Turn a prompt, a screenshot, a whole screen flow, or a screen recording into a polished, self-contained web page — built by a team of AI agents running on Cerebras ultra-fast inference. A live tokens/sec gauge shows just how fast the model is working.
Built for the Cerebras hackathon. The whole point is to feel the speed: a multi-agent pipeline (director → planner → builder → critic → refiner) that would feel sluggish on typical inference runs in seconds here, with every token counted on screen.
- Prompt → full page. A Design Director agent expands a short prompt ("a landing page for a Framer competitor") into a complete creative brief — real copy, exact colors, typography, sections — then planner/builder/refiner agents implement it. No prompt-engineering required from the user.
- Clone a screenshot. Recreate any UI screenshot pixel-faithfully as a single self-contained HTML document (Tailwind via CDN, inline SVG icons, exact text).
- Clone a whole flow. Upload multiple screenshots (e.g. onboarding step 1/2/3) and clone every screen into one navigable document with scroll-snap and a dot navigator. Each screen is cloned in parallel.
- Build from a video. Drop a screen recording; an Animator agent studies the motion across frames and reproduces it with CSS animations.
- Variations. Generate N on-brand redesigns of a screenshot in parallel (with a critic polish pass). With multiple screenshots, it generates N variations per screen.
- Click-to-edit. Toggle Edit, hover any element in the preview, click it, and a popover offers quick actions (Remove, Duplicate, Push right, Make bigger) plus a free-text box ("change the background to red") that surgically edits just that element.
- Tweaks. A popover to refine the current design or spin variations from what's currently on screen.
- Live tokens/sec. A global gauge (bottom-right) shows real-time throughput for every inference, turning fiery above 1k tok/s.
The browser streams a request to a single SSE endpoint (/api/generate) that orchestrates the agents and streams every status, section, variant, and final document back as Server-Sent Events. Multiple agents (and multiple variants/screens) run through a bounded concurrency pool. All agents call Gemma on Cerebras through an OpenAI-compatible client.
prompt / image / video
│
▼
Design Director ──► Planner ──► Builder ──► Critic ⇄ Refiner ──► final HTML
(all streamed over SSE; variants & screens fan out in parallel)
Key files:
src/app/api/generate/route.ts— the SSE orchestrator and every mode (build, clone, multi-clone, variants, video, element-edit, …).src/lib/agents.ts— every agent's system prompt.src/lib/cerebras.ts— the Cerebras (OpenAI-compatible) client and the per-call tokens/sec reporter.src/lib/multimodal.ts— pure helpers (prompt builders, JSON/fence parsing, screen assembly). Unit-tested with Vitest.src/app/page.tsx— the two-column UI (agent activity + editor/preview).

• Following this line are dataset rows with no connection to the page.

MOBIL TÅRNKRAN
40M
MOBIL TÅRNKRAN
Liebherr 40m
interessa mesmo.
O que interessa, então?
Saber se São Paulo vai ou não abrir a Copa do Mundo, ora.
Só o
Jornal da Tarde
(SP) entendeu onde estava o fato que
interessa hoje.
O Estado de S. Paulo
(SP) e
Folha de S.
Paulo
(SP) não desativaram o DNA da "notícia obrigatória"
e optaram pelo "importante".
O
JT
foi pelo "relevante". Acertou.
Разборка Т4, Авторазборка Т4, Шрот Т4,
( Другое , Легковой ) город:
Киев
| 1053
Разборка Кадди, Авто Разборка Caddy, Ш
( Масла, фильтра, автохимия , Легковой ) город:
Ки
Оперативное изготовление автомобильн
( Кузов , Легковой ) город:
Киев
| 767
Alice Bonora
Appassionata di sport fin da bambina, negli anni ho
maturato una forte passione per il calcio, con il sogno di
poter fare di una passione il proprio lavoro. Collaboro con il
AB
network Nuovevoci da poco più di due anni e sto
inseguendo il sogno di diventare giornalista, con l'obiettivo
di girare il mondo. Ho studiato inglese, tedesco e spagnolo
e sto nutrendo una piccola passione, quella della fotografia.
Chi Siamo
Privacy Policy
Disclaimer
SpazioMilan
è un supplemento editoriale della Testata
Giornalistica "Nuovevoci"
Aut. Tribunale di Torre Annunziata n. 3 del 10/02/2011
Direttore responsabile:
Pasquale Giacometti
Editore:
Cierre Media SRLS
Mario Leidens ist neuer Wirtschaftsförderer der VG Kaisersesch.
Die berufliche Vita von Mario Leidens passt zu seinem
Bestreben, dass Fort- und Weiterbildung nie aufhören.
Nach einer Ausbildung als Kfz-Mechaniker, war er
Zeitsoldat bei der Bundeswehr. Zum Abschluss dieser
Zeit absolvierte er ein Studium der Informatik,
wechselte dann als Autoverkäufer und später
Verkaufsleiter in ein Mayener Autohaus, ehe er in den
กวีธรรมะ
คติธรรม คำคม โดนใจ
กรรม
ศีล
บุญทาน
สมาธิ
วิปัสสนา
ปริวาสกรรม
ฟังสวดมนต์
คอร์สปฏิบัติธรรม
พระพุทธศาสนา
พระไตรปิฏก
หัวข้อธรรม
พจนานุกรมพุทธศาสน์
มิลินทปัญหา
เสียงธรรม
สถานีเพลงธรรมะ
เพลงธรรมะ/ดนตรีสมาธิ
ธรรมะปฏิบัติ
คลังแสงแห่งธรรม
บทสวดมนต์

Requirements: Node 18+ and a Cerebras API key.
- Install dependencies:
npm install
- Create
.env.localin the project root:CEREBRAS_API_KEY=your_key_here CEREBRAS_BASE_URL=https://api.cerebras.ai/v1 CEREBRAS_MODEL=gemma-4-31b
- Run the dev server:
Open http://localhost:3000.
npm run dev
The critic can compare its output against a Chromium-rendered screenshot for higher fidelity, via Playwright. This is best-effort: if Chromium isn't available (e.g. on a serverless host), it automatically falls back to an in-browser snapshot, so the app works either way. To enable it on a server/container:
npx playwright install --with-deps chromiumnpm run dev # start the dev server (Turbopack)
npm run build # production build
npm run start # serve the production build
npm run lint # eslint
npx vitest run # unit testsNext.js 16 (App Router, Turbopack) · React 19 · TypeScript · Tailwind CSS v4 · OpenAI SDK pointed at Cerebras · Playwright (optional) · Vitest.